BRIEF -
Count the lines in the records below that contain the word "which", and reply with that number alone.

EXERCISE MATERIAL -
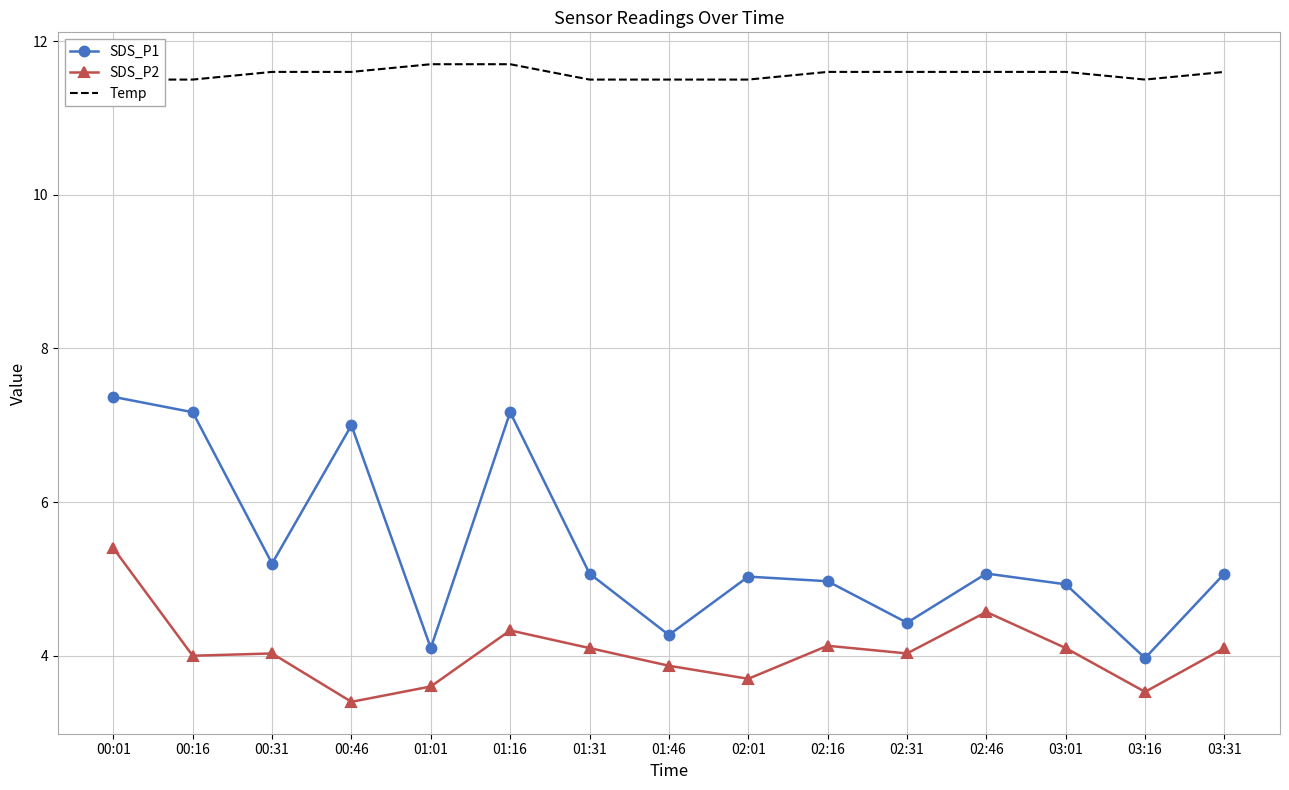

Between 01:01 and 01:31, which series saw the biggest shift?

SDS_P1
==
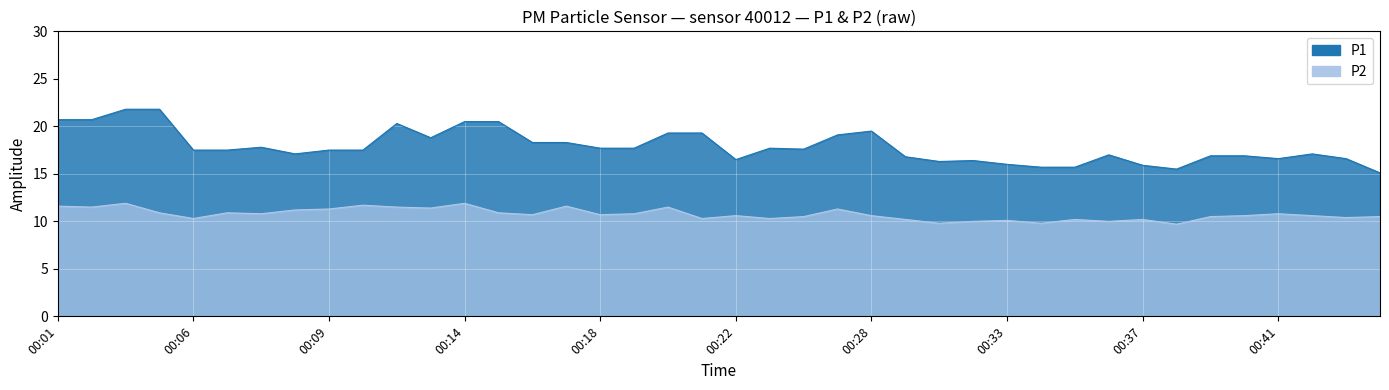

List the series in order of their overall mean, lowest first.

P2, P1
---
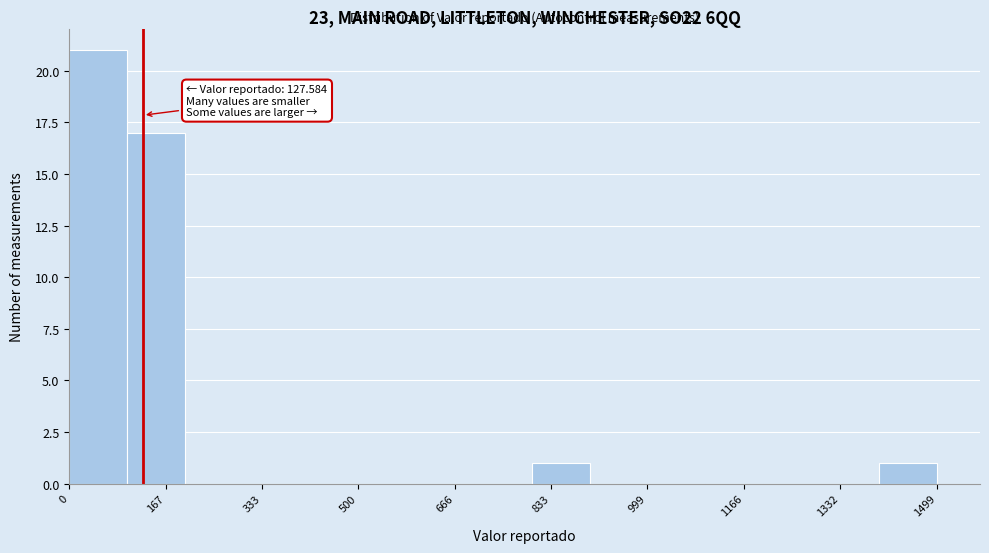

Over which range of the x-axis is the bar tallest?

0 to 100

OUTPUT FOR THIS TASK -
2